C++ lvalue and rvalue question.(move semantic)

Question

Here is the code from the book

LargeType randomItem1( const vector<LargeType> & arr )
{
    return arr[ randomInt( 0, arr.size( )-1)]; 
}

const LargeType & randomItem2( const vector<LargeType> & arr ) 
{
    return arr[ randomInt( 0, arr.size( )-1)]; 
}
vector<LargeType> vec; 
...
LargeType item1 = randomItem1( vec );// copy 
LargeType item2 = randomItem2( vec );// copy
const LargeType & item3 = randomItem2( vec ); // no copy

vector<int> partialSum( const vector<int> & arr ) 
{
    vector<int> result( arr.size( ) ); 
    result[ 0 ] = arr[ 0 ];
    for( int i = 1; i < arr.size( ); ++i ) 
    {
        result[ i ] = result[ i-1]+ arr[ i ];
    } 
    return result;
}

vector<int> vec; 
...
vector<int> sums = partialSum( vec ); // Copy in old C++; move in C++11

The book says LargeType randomItem1( const vector<LargeType> & arr ) does not call move semantics while vector<int> partialSum( const vector<int> & arr ) does. Why is this happening?

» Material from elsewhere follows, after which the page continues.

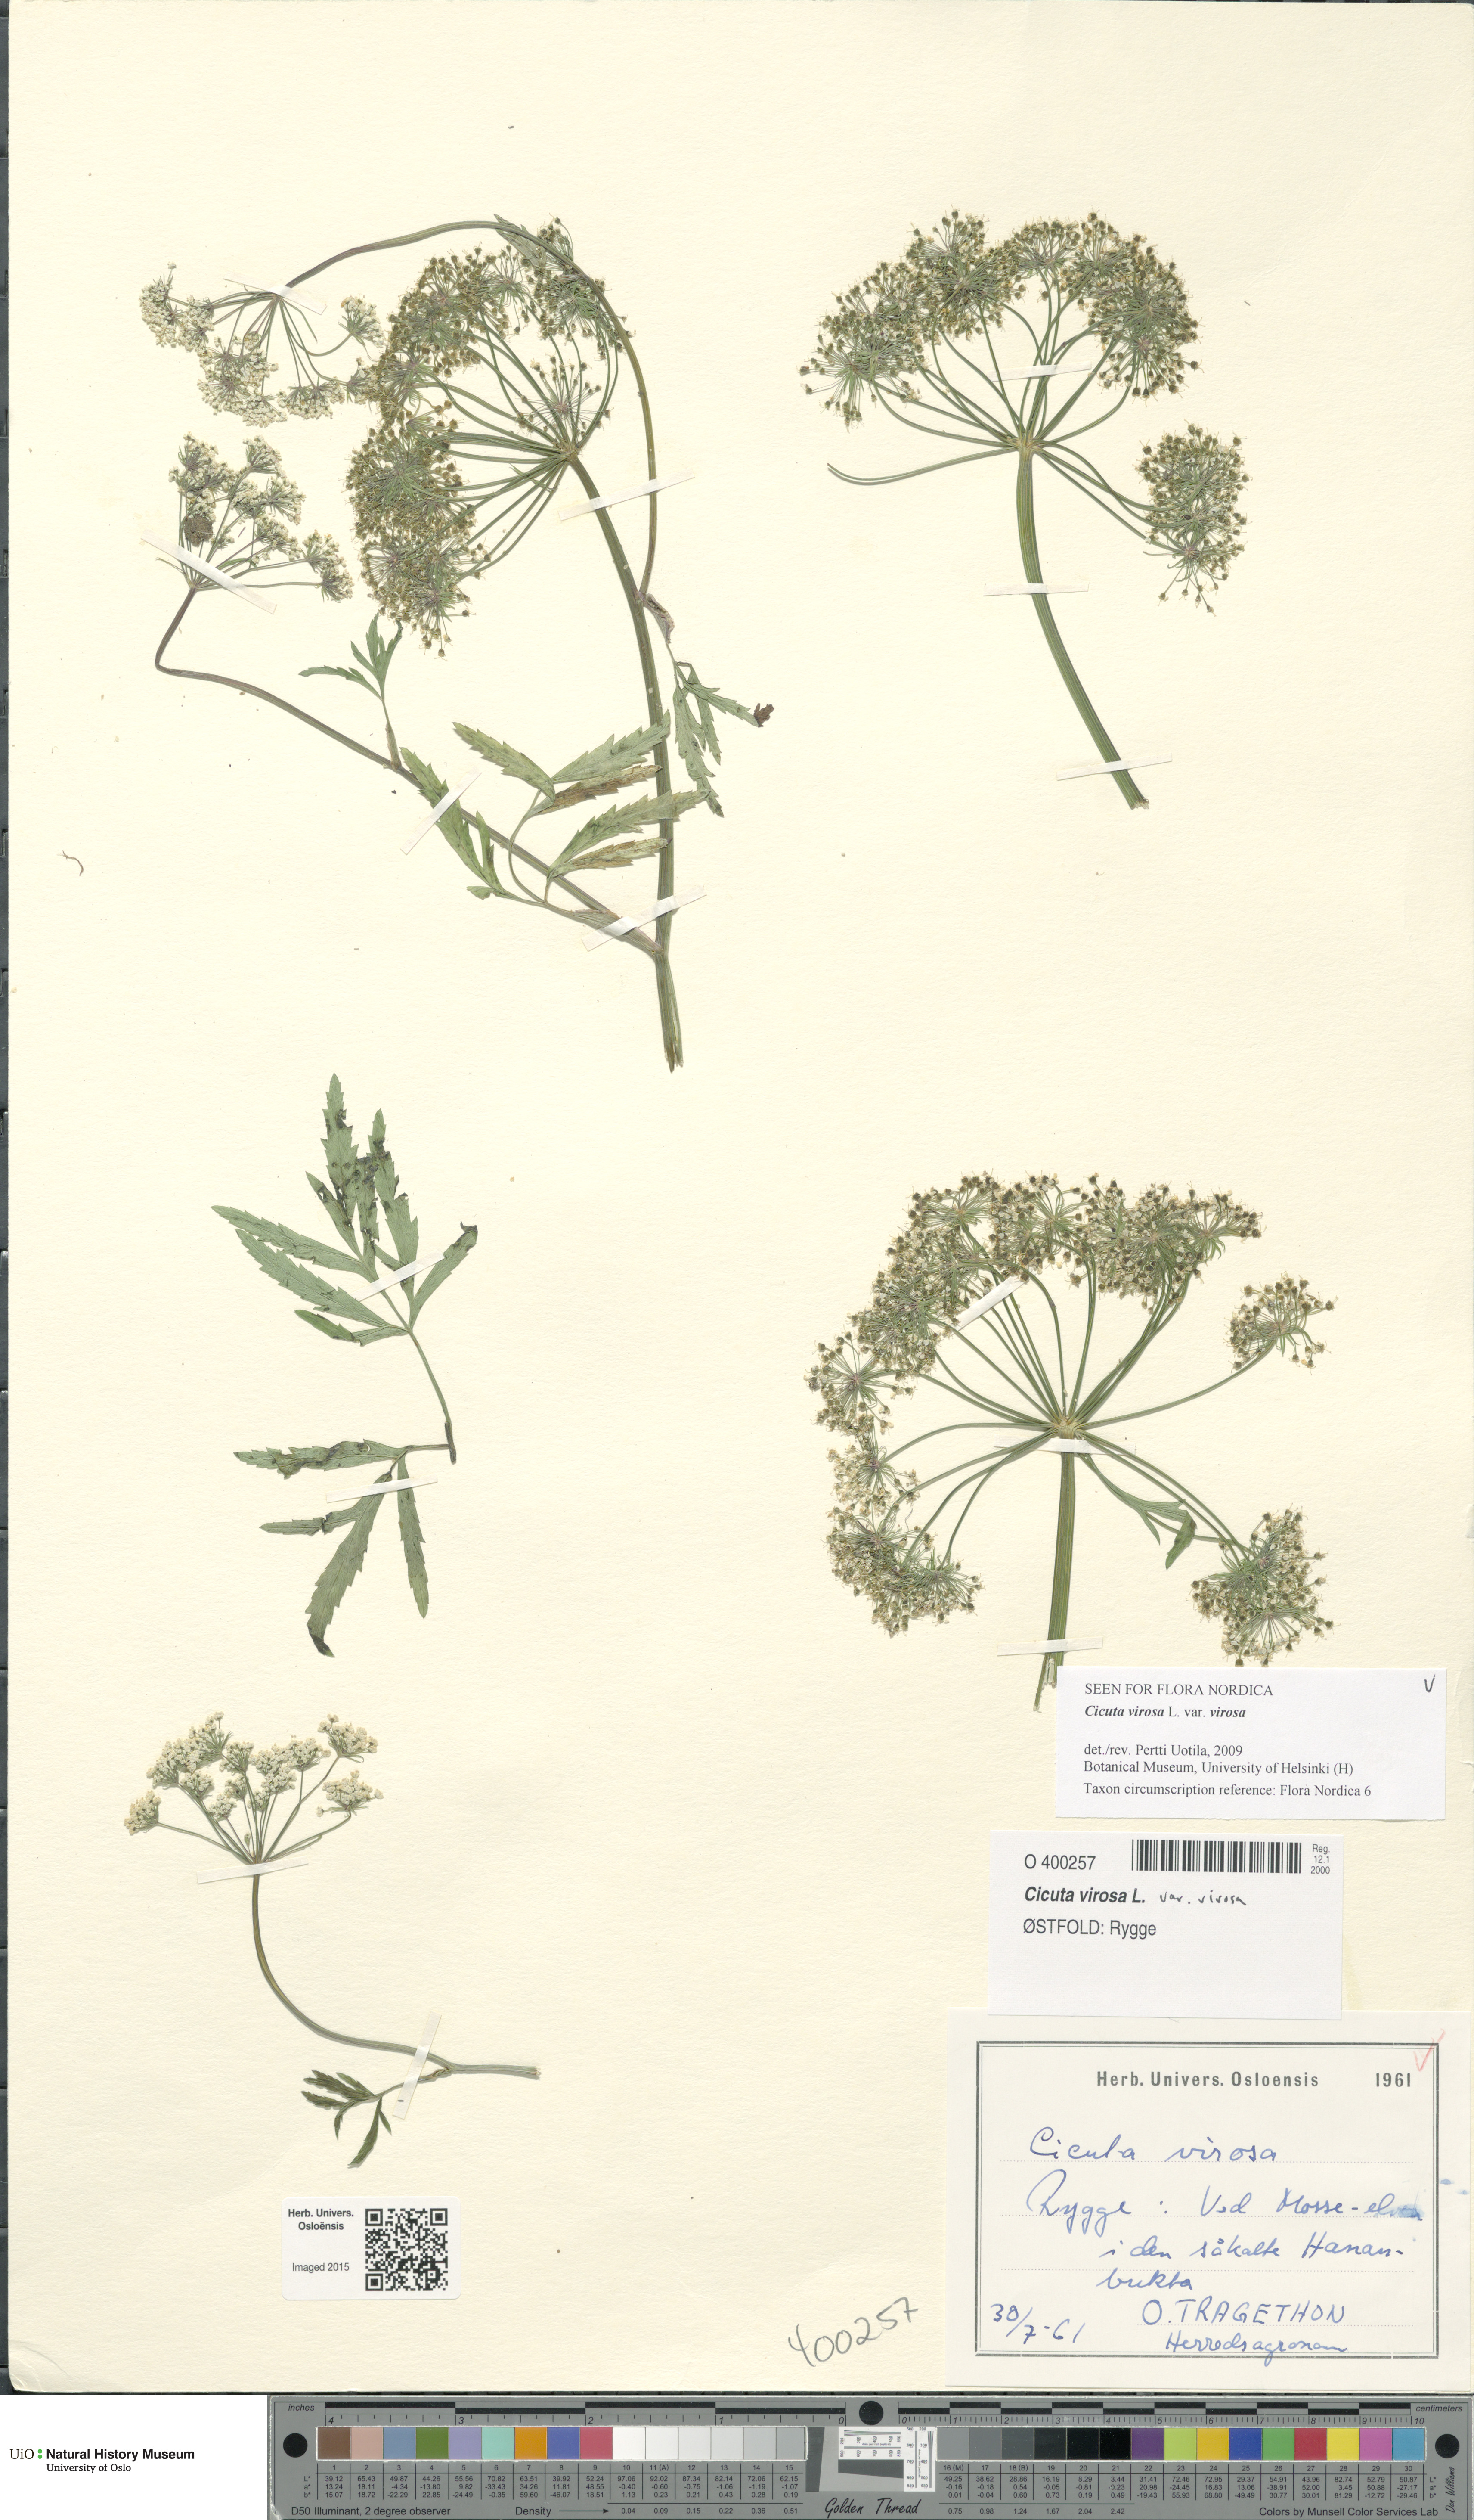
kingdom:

I understand that return arr[ randomInt( 0, arr.size( )-1)]; is an lvalue since arr itself is reference of object but isn't result an object too? the book says return result is temporary, however it is declared at line 3 at second code box.

want to know why return result is temporary even if it is declared and have name.

Answer 1

In addition to what NathanOliver said, vector<int> sums = partialSum( vec ); may result in neither copy nor move because of copy elision.

Answer 2

The fucntion randomItem1 does not own arr, which means it is not allowed to move arr[ randomInt( 0, arr.size( )-1)] out of the function.

In partialSum the function owns result so it is free to move it out of the function once the function ends.

The rule is that all function local variables can be treated as rvalues for the purpose of the return statement and only are considered an lvalue if no constructor can be found when considered as an rvalue.